# Selected text:
-- Opening Marker --
City of Janesville

The City of Janesville has implemented many efforts to reduce stormwater runoff and pollutants from entering the Rock River and other area waterways. Besides the fact the Rock River flows directly through the city, Janesville’s storm sewer system directly connects the City of Janesville to the Rock River and other streams, ponds, wetlands, and stormwater outfalls in the area. Water that goes down storm drains in Janesville is not treated and flows directly to the Rock River and these other waterways. Janesville’s storm sewers are also regularly blocked by materials from around homes such as grass clippings, leaves, yard waste, and garbage, causing localized street flooding. Check out Janesville’s Stormwater Utility webpage to learn more about local stormwater issues and relevant ordinances in Janesville.

Have you ever wondered what Janesville Looks like from above?

Past Stormwater Efforts

Rehabilitation of the City’s greenbelt system with conversion to native prairie vegetation: 

Janesville has been working on rehabilitating the city’s greenbelts as an ongoing project since 2007. There were two reasons for starting this program. First, because of the relatively recent EPA and WDNR stormwater regulations, the city is now required to clean stormwater runoff prior to the water entering a lake or stream. Second, because the greenbelts have become so degraded there is a need to rehabilitate these environmental corridors. The process of managing a greenbelt includes the removal of invasive trees and shrubs. This is followed by planting a ground cover, nursery crop, and prairie grasses. About a year later, wildflowers are planted within the greenbelt. Three years after the initial restoration, greenbelt lands are evaluated for a scheduled and supervised burn of prairie grasses and continued maintenance and restoration needs. The primary purpose of this project is to provide surface water run-off and prevent flooding and property damage. Greenbelts provide open space and encourage active and passive recreational activities. They also support wildlife, natural prairie growth, trail use, enhance adjacent property values, and overall aesthetics of the city. Future greenbelt plans include planting additional prairie, prescribed burns, and trail improvements.
-- Closing Marker --
# Data extracts:
-- Opening Marker --
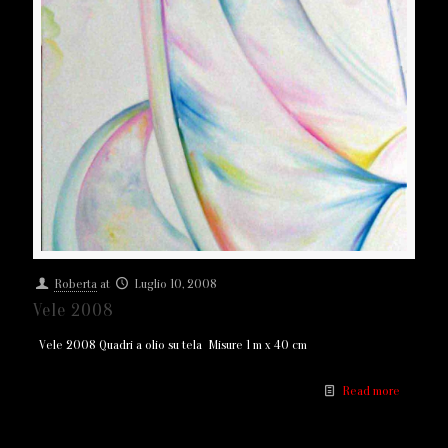
Roberta
at
Luglio 10, 2008
Vele 2008
Vele 2008 Quadri a olio su tela Misure 1 m x 40 cm
Read more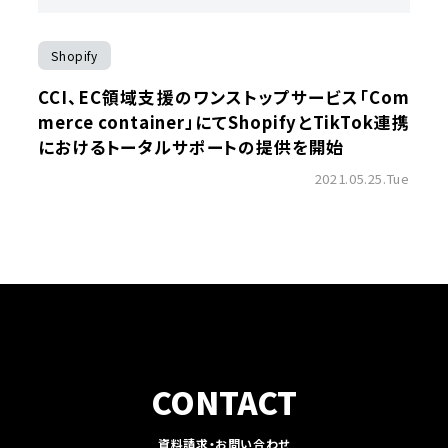
Shopify
CCI、EC領域支援のワンストップサービス「Com
merce container」にてShopifyとTikTok連携
におけるトータルサポートの提供を開始
2021.05.25.Tue
CONTACT
資料請求・お問い合わせ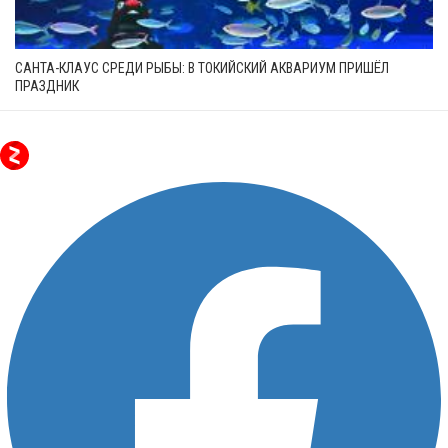
САНТА-КЛАУС СРЕДИ РЫБЫ: В ТОКИЙСКИЙ АКВАРИУМ ПРИШЁЛ
ПРАЗДНИК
-- Closing Marker --
# Required tasks:
(A) In the Janesville stormwater text, since what year has the city been rehabilitating its greenbelts?
(B) Resume the Janesville stormwater text after its last sentence.

# Answers to the problems:
(A) Since 2007.

(B)
2016 Leaf study work completed by the two high schools: 

The City of Janesville and the school district teamed up to study leaf management in the fall of 2016. Craig and Parker High School students in environmental science and communications technology classes assisted the City of Janesville in an important study related to leaf management and stormwater quality. The City collected data for the United States Geological Survey (USGS) regarding municipal leaf management activities and the effects on waterway pollutants. The Rock River is an impaired waterway with phosphorous being one of the leading pollutants in the river. These high levels of phosphorous can cause toxic algae blooms, weeds, depleted oxygen levels, reduced water clarity and reduced recreational opportunities. Leaves are a major source of the phosphorous within Janesville and the leaves washed from the street contribute to contamination in the river. This study focused on residential streets near Craig High School. Residents were instructed to manage their leaves differently based on their street. Throughout the study, the City staff and students collected data about the leaf management practices and potential impacts on phosphorous contamination in the river. This study is being used to shape Janesville’s leaf collection program.